Selbstverständlich sollte das Thema Inklusion eigentlich in jedem Kinderbuch abbildet werden. Kinderbücher dazu stellen wir euch hier vor. In diesem Beitrag haben wir uns allerdings auf die Suche gemacht, nach Büchern, die Menschen oder Kinder mit Behinderungen in den Mittelpunkt stellen.
Sichtbarkeit von Behinderungen im Kinderbuch- Warum Abbildungen von Bedeutung sind
Letztes Semester habe ich mich ein wenig in die Problematik von Sichtbarkeit vertieft.
- Wer wird wie dargestellt und wer nicht?
- Oder wer darf in einer Gesellschaft sichtbar sein und wer wird ausgeblendet?
- Und wer bestimmt, wer wie dargestellt oder vielleicht auch verzerrt abgebildet wird?
- Und was hat das alles für Folgen in Bezug auf Inklusion?
Das sind keine unwesentlichen Fragen. Vor weniger als 100 Jahren waren Frauen nicht an Unis zugelassen. Sie durften im Universitären Umfeld nicht sichtbar sein.

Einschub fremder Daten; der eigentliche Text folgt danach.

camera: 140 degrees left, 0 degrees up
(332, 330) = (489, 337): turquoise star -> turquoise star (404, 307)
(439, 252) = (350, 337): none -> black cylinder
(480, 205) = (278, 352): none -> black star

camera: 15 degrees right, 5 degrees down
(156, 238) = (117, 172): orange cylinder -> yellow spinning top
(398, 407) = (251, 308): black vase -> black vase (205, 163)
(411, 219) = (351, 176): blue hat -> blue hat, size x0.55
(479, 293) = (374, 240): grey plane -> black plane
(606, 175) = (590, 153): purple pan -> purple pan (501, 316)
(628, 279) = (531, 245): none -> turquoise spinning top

Eine ähnliche Problematik zeigt der Film Hidden Figures – Unerkannte Heldinnen auf, wo es um die Sichtbarkeit der Leistung von Schwarzen Frauen z. B. beim Apollo-Programm geht. Negativ Beispiele, wo Sichtbarkeit der Verzerrung diente, kennen wir nicht nur aus der Geschichte des Nationalsozialismus.
Wenn also in unserer Gesellschaft Menschen mit Behinderungen wenig sichtbar sind, so heißt das nicht, dass es sie nicht gibt. Sondern nur, dass unsere Gesellschaft hier Sichtbarkeit verweigert. Jemanden sichtbar zu machen, setzt voraus, dass man wahrnimmt, das auch dieser Mensch ein geschätzter Teil unserer Gesellschaft ist. Vielleicht ist Sichtbarkeit, im Sinne von wertschätzender Abbildung z. B. von Menschen mit Behinderungen insofern ein ganz wesentlicher Schritt, nicht nur in Kinderbüchern sondern auch im Straßenbild, beim Kindergeburtstag oder in der Werbung…

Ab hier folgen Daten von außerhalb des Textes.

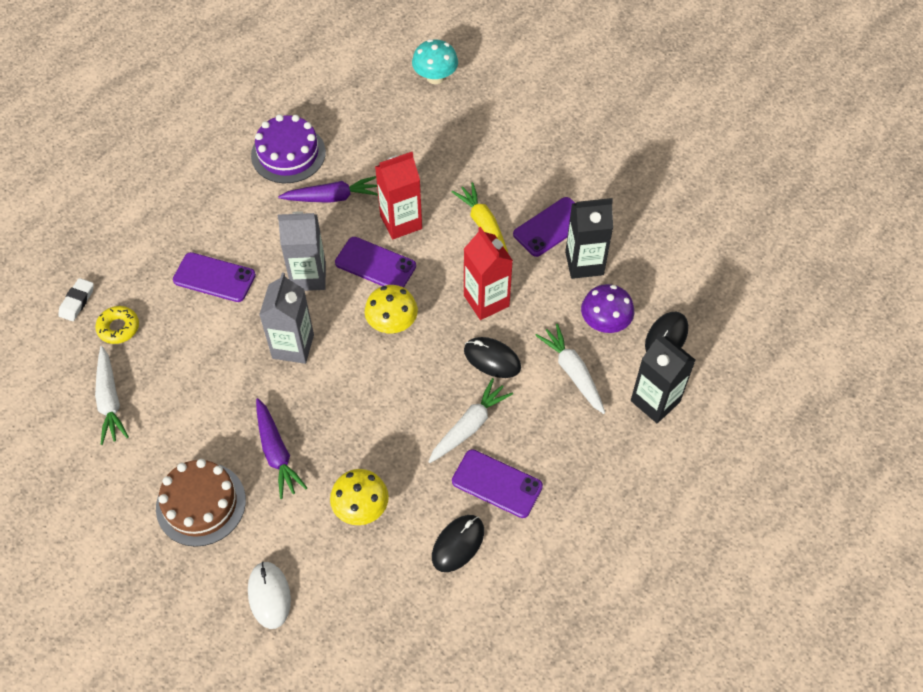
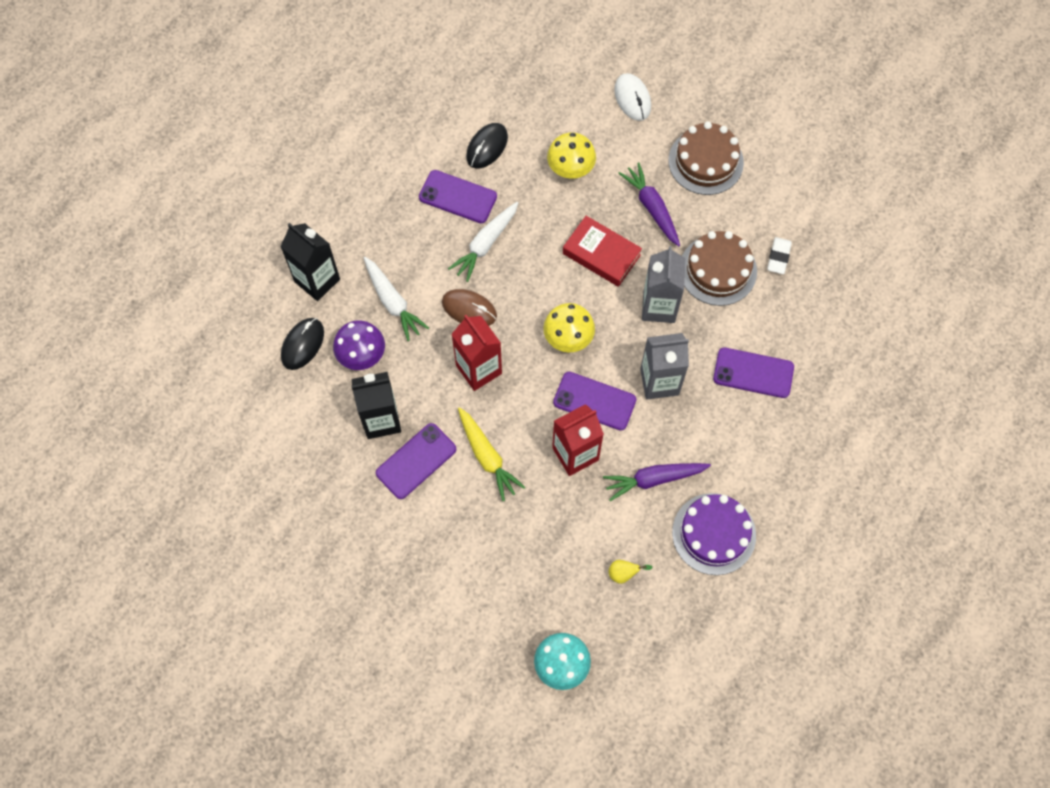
camera: 175 degrees right, 10 degrees up
(77, 301) = (879, 336): white eraser -> white eraser (778, 257)
(110, 400) = (813, 242): white carrot -> none
(118, 328) = (829, 312): yellow donut -> none
(221, 379) = (718, 270): none -> brown cake
(343, 405) = (601, 254): none -> red book
(373, 132) = (623, 573): none -> yellow pear
(492, 359) = (469, 309): black mouse -> brown mouse

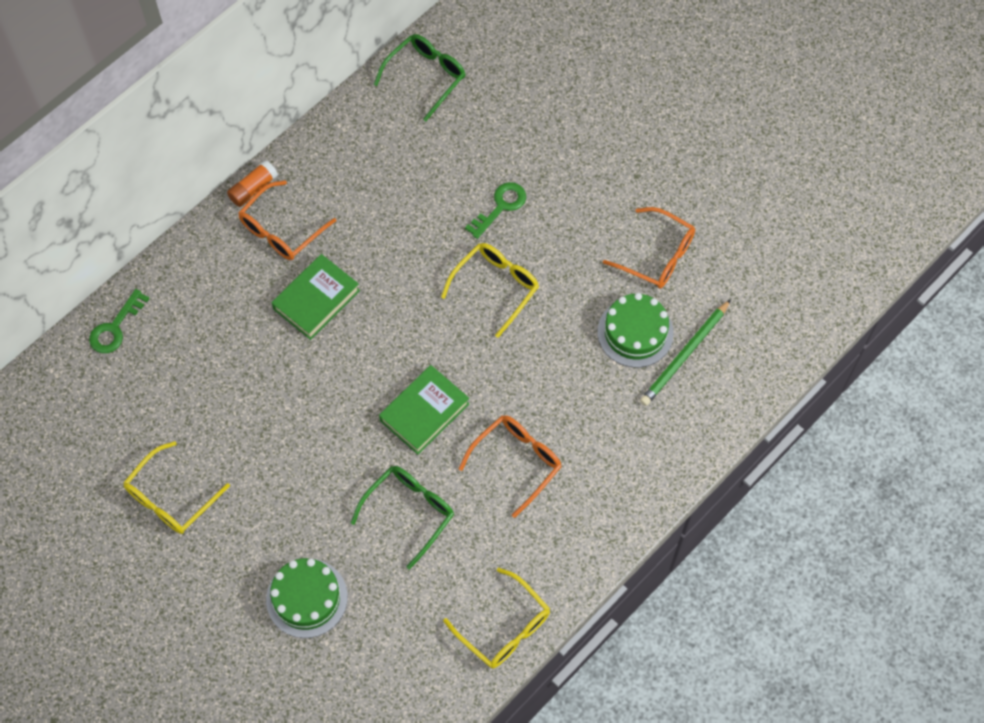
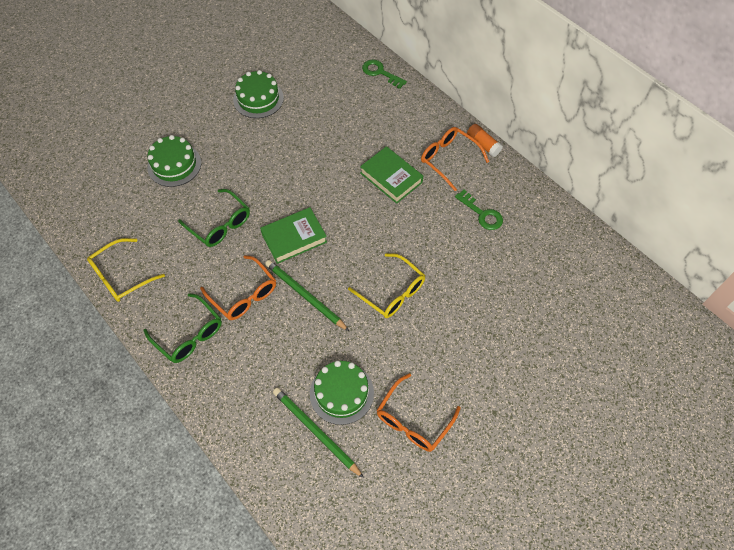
camera: 95 degrees right, 5 degrees down
(171, 497) = (258, 99): yellow glasses -> green cake
(424, 412) = (294, 238): green book -> green book turned 75 degrees counterclockwise
(426, 77) = (587, 256): green glasses -> green glasses (189, 335)
(500, 207) = (465, 301): green key -> green key (482, 214)
(511, 387) = (305, 296): none -> green pencil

Behinderungen im Kinderbuch
Die folgenden Bücher beschäftigen sich intensiver mit dem Thema und stellen Behinderungen und Beeinträchtigungen im Kinderbuch dar. Manche davon wurden von Menschen geschrieben, denen das Thema irgendwie wichtig wurde: Andere Bücher sind von Menschen, die selbst unter einer Beeinträchtigung leiden oder von Angehörigen.

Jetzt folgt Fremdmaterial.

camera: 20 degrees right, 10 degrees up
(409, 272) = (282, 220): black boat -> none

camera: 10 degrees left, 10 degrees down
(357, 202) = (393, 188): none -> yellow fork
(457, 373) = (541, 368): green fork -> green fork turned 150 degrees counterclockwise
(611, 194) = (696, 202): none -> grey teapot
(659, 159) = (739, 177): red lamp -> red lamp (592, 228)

Family Coloring Book. Leona Games. edition assemblage, ab 2 Jahren
Dies ist ein klassisches Ausmalbuch, in welchem auf 32 Seiten unterschiedliche Familien dargestellt sind, die zur Auseinandersetzung mit der Vielfalt von Familien anregen. Dabei ist auch ein Kind und ein alter Mann im Rollstuhl dargestellt.
Lauf, kleiner Spatz! Anna Zeh, Brigitte Weininger. Tyrolia Verlag, ab 4 Jahren
Das Buch Lauf, kleiner Spatz! erzählt die Geschichte von Spatz und Maus. Die beiden sind beste Freunde und spielen am liebsten den ganzen Tag zusammen. Eines Tages werden sie von einem Gewitter überrascht und bringen sich beide schnell in Sicherheit,. Dabei wird Spatz im Flug vom Wind erfasst und stürzt ab. Seine Flügel sind gebrochen. Der alte Rabe verarztet ihn und schon bald schmieden Spatz und Maus Pläne was sie alles machen wollen wenn Spatz wieder fliegen kann. Doch Spatz wird nie wieder fliegen können.
Im Buch wird sehr schön die Reaktion auf so einen Schicksalsschlag gezeigt. Zuerst fällt Spatz in ein tiefes Loch. Wer ist er denn wenn er nicht mehr fliegen kann? Ist er dann überhaupt noch ein Vogel? Doch Maus hilft ihm da raus. Zusammen trainieren sie jeden Tag und Spatz Beine werden immer stärker. Zusammen finden sie neue Wege zusammen zu spielen und Spaß zu haben.
Das Mädchen, das in Bildern dachte. Julia Finley Mosca, Doniel Rieley. Kids in Balance
Hier wird das Leben von Temple Grandin beschrieben, die autistisch ist. Das Buch ist in flotten Reimen geschrieben und stellt einerseits viele Symptome dar, wie Menschen mit Autismus die Welt erleben. Doch auch, was alles möglich ist, wenn man Menschen um sich hat, die einem unterstützen. Dass dabei auch schwierige Themen wie Normalitätsdiskurse, Mobbing und Aggressionen finde ich hilfreich, um sie besprechbar zu machen.
Lilly gehört dazu! Irmgard Partmann. Coppenrath Verlag, ab 5 Jahren
Dieses Buch handelt von Lilly, der jüngeren Schwester der Erzählerin. Lilly hat das Down Syndrom, aber dabei stellt die Erzählerin klar: “Lilli ist nicht krank, sie ist nur anders als andere.” Manche Dinge kann sie nicht, z. B. ihren Namen schreiben. Aber andere Dinge kann sie gut, z. B. schaukeln, trösten oder Quatsch machen und lachen.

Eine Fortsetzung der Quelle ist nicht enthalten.